Likewise, Jesus’ word to the apostles to “rest a while” is interesting as well. The Marcan text gives at this point, no indication that the apostles expressed or felt any need for rest. We are not told at this time anything about the physical or mental weariness of the disciples. In fact, it appears from the standpoint of the text that Jesus’ response to their report is “rest a while.” The Evangelist Mark records no questions posed by Jesus to the apostles back-in from mission, only the reporting of the apostles. “Rest” is Jesus’ response to what they said and did on mission. Here again, a Greek verb (ἀναπαύσασθε, anarausasthe) can be translated “rest” as it appears in this Sunday’s proclamation. It may also be translated “to cause to rest.” Similar to the examination of συνάγω (sunago), “rest” is not an initiative of the apostles. Someone else is causing them “to rest.” True, we learn shortly about the “people … in great” coming from all directions and making it impossible for Jesus and the apostles to eat. There is more to the “rest” that Jesus causes than simply responding to weariness.

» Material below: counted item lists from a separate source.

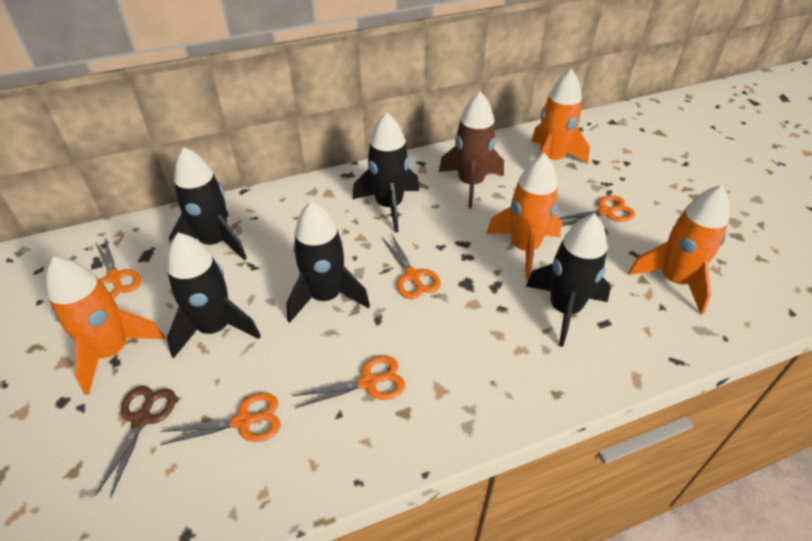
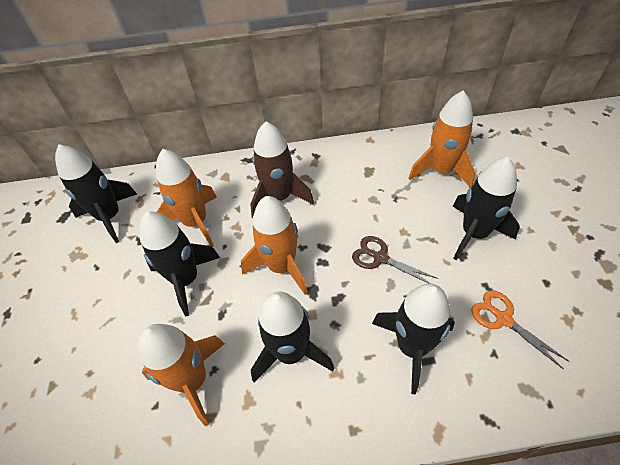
orange scissors: [95,238,141,298] [160,393,281,445] [292,356,405,408] [382,233,441,299] [559,195,635,227] = 5 -> [471,291,569,369] = 1

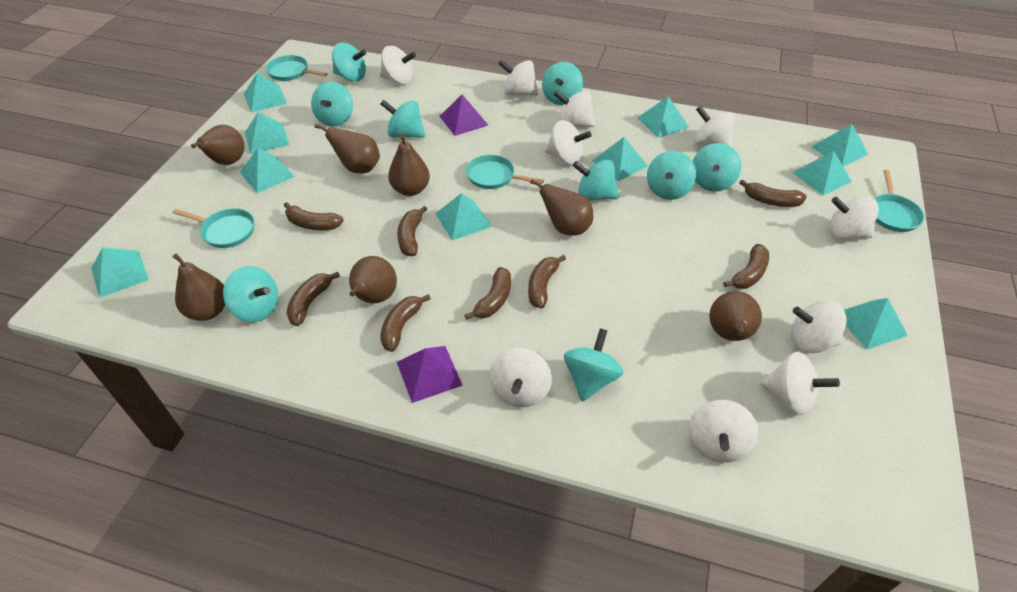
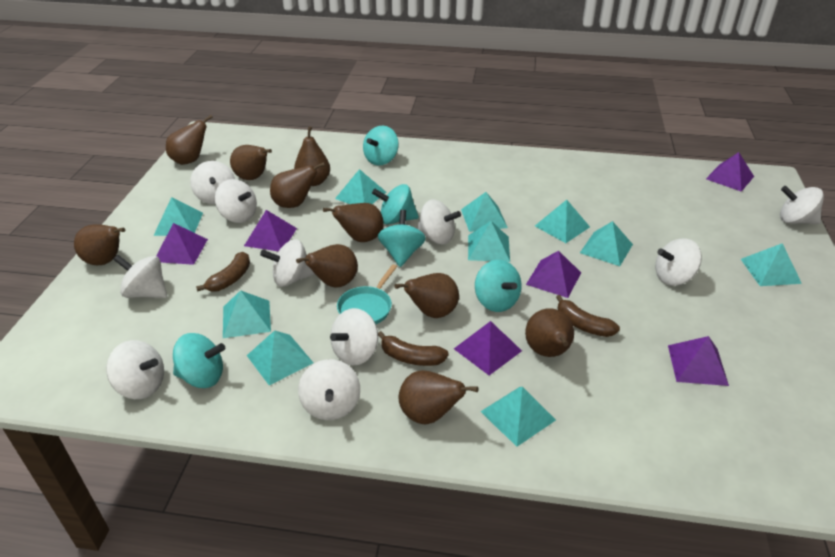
brown banana: [284,202,344,230] [286,272,340,326] [380,294,431,352] [397,206,427,256] [465,267,511,320] [528,255,566,309] [723,244,769,289] [739,179,807,207] = 8 -> [196,252,250,292] [378,331,449,366] [556,295,620,337] = 3
brown pear: [173,254,225,321] [191,125,244,165] [315,124,380,173] [349,256,397,303] [388,134,430,196] [530,179,594,236] [709,291,762,341] = 7 -> [74,224,125,265] [166,115,213,165] [230,145,272,180] [270,162,325,208] [294,126,330,186] [296,244,358,288] [323,203,384,242] [394,273,459,318] [399,370,479,424] [525,308,574,357] = 10
purple pyramid: [397,346,463,403] [439,94,488,136] = 2 -> [156,223,208,265] [244,210,297,251] [454,321,522,375] [526,251,581,298] [668,336,729,386] [706,152,754,192] = 6
turquoise pan: [172,208,255,248] [266,55,328,81] [466,155,544,189] [874,170,924,232] = 4 -> [337,264,397,324] = 1
turquoise spinning top: [223,266,278,322] [311,82,353,126] [332,43,366,82] [380,100,425,138] [542,62,583,105] [564,328,623,402] [573,160,619,201] [647,151,696,200] [693,143,741,192] = 9 -> [173,333,225,388] [363,126,399,165] [372,184,419,225] [378,210,426,267] [475,260,522,312] = 5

The Greek verb “to rest,” ἀναπαύω (anapauo), certainly conveys a commonly understood experience of refreshment or ‘a break from the toil and drudgery of work.’ Relaxing and relief are also common ways of translating ἀναπαύω (anapauo). Yet throughout the Sacred Scriptures and Sacred Tradition, ἀναπαύω (anapauo) conveys far more than physical or mental rejuvenation. “Resting” is a way of being, a way of existing in the Divine Presence (cf. Psalm 95). This “resting” is always a gift, not a reality that humanity can effect or cause on his or her own. Much more than mere refreshment or relief from the toil of work, Divine Rest is not only re-creative in the sense of Genesis, but because of where the “resting” occurs for the apostles, it goes to the core of their identity bound with and to the Person, Jesus. The desert (ἔρημος, eremos) – the place of rest that Jesus gathers His apostles – is not a way of avoiding the crowds and getting some ‘r and r.’ The desert is not a vacation or hiding place. The desert, consonant with Israel’s pivotal experience, is not just a place but an experience whereby God bestows and renews one’s proper identity. Just as Israel became the chosen people of God in the desert and are forever known by that name, so also the desert in Jesus’ life, the life of His Apostles and the life of all His disciples through the ages are drawn to the desert by the Holy Spirit that the Father may bestow and renew one’s identity as a child of God.